# What to work on
Nothing is to be altered. Print each record in full.

Records from a dataset:
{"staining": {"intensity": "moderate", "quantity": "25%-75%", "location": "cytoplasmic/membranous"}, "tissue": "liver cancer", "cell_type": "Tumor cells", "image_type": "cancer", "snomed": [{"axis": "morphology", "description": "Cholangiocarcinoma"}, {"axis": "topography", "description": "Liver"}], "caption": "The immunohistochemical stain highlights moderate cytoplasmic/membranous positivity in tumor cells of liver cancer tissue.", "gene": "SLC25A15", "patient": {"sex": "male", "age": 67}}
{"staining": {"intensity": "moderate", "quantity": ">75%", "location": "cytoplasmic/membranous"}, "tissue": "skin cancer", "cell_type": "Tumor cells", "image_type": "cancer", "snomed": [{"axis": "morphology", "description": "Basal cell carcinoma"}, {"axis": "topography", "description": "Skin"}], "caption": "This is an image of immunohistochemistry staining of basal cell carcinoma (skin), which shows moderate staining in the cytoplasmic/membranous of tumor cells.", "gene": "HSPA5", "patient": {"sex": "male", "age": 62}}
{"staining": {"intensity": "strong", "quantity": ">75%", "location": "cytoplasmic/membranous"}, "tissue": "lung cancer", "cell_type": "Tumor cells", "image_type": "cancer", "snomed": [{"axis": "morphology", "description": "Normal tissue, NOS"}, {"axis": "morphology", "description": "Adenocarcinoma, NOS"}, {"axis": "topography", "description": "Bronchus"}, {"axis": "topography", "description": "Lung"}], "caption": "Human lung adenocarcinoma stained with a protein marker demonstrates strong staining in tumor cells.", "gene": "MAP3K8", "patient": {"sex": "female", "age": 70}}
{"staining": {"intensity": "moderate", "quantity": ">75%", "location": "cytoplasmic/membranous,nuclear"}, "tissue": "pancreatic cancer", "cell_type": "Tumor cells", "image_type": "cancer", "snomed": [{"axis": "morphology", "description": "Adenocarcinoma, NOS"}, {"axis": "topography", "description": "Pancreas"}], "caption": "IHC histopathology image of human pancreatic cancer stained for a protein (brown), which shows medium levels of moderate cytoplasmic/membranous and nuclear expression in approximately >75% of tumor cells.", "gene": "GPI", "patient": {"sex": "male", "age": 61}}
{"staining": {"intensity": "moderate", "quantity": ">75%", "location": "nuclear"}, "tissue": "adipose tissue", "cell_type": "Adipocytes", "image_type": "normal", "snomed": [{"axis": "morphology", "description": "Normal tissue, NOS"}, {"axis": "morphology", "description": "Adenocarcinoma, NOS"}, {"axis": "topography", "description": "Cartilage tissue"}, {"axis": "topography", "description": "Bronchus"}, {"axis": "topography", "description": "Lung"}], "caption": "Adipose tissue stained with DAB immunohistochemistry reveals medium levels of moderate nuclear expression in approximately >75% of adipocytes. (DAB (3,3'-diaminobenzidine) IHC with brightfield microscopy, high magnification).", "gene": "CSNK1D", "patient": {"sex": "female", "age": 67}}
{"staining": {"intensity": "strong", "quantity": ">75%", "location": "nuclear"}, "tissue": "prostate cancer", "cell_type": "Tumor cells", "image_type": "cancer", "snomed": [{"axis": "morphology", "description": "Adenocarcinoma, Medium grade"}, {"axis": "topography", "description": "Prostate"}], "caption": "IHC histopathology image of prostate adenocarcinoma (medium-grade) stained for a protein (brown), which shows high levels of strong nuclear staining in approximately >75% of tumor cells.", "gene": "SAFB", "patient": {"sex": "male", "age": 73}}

# Task answer
{"staining": {"intensity": "moderate", "quantity": "25%-75%", "location": "cytoplasmic/membranous"}, "tissue": "liver cancer", "cell_type": "Tumor cells", "image_type": "cancer", "snomed": [{"axis": "morphology", "description": "Cholangiocarcinoma"}, {"axis": "topography", "description": "Liver"}], "caption": "The immunohistochemical stain highlights moderate cytoplasmic/membranous positivity in tumor cells of liver cancer tissue.", "gene": "SLC25A15", "patient": {"sex": "male", "age": 67}}
{"staining": {"intensity": "moderate", "quantity": ">75%", "location": "cytoplasmic/membranous"}, "tissue": "skin cancer", "cell_type": "Tumor cells", "image_type": "cancer", "snomed": [{"axis": "morphology", "description": "Basal cell carcinoma"}, {"axis": "topography", "description": "Skin"}], "caption": "This is an image of immunohistochemistry staining of basal cell carcinoma (skin), which shows moderate staining in the cytoplasmic/membranous of tumor cells.", "gene": "HSPA5", "patient": {"sex": "male", "age": 62}}
{"staining": {"intensity": "strong", "quantity": ">75%", "location": "cytoplasmic/membranous"}, "tissue": "lung cancer", "cell_type": "Tumor cells", "image_type": "cancer", "snomed": [{"axis": "morphology", "description": "Normal tissue, NOS"}, {"axis": "morphology", "description": "Adenocarcinoma, NOS"}, {"axis": "topography", "description": "Bronchus"}, {"axis": "topography", "description": "Lung"}], "caption": "Human lung adenocarcinoma stained with a protein marker demonstrates strong staining in tumor cells.", "gene": "MAP3K8", "patient": {"sex": "female", "age": 70}}
{"staining": {"intensity": "moderate", "quantity": ">75%", "location": "cytoplasmic/membranous,nuclear"}, "tissue": "pancreatic cancer", "cell_type": "Tumor cells", "image_type": "cancer", "snomed": [{"axis": "morphology", "description": "Adenocarcinoma, NOS"}, {"axis": "topography", "description": "Pancreas"}], "caption": "IHC histopathology image of human pancreatic cancer stained for a protein (brown), which shows medium levels of moderate cytoplasmic/membranous and nuclear expression in approximately >75% of tumor cells.", "gene": "GPI", "patient": {"sex": "male", "age": 61}}
{"staining": {"intensity": "moderate", "quantity": ">75%", "location": "nuclear"}, "tissue": "adipose tissue", "cell_type": "Adipocytes", "image_type": "normal", "snomed": [{"axis": "morphology", "description": "Normal tissue, NOS"}, {"axis": "morphology", "description": "Adenocarcinoma, NOS"}, {"axis": "topography", "description": "Cartilage tissue"}, {"axis": "topography", "description": "Bronchus"}, {"axis": "topography", "description": "Lung"}], "caption": "Adipose tissue stained with DAB immunohistochemistry reveals medium levels of moderate nuclear expression in approximately >75% of adipocytes. (DAB (3,3'-diaminobenzidine) IHC with brightfield microscopy, high magnification).", "gene": "CSNK1D", "patient": {"sex": "female", "age": 67}}
{"staining": {"intensity": "strong", "quantity": ">75%", "location": "nuclear"}, "tissue": "prostate cancer", "cell_type": "Tumor cells", "image_type": "cancer", "snomed": [{"axis": "morphology", "description": "Adenocarcinoma, Medium grade"}, {"axis": "topography", "description": "Prostate"}], "caption": "IHC histopathology image of prostate adenocarcinoma (medium-grade) stained for a protein (brown), which shows high levels of strong nuclear staining in approximately >75% of tumor cells.", "gene": "SAFB", "patient": {"sex": "male", "age": 73}}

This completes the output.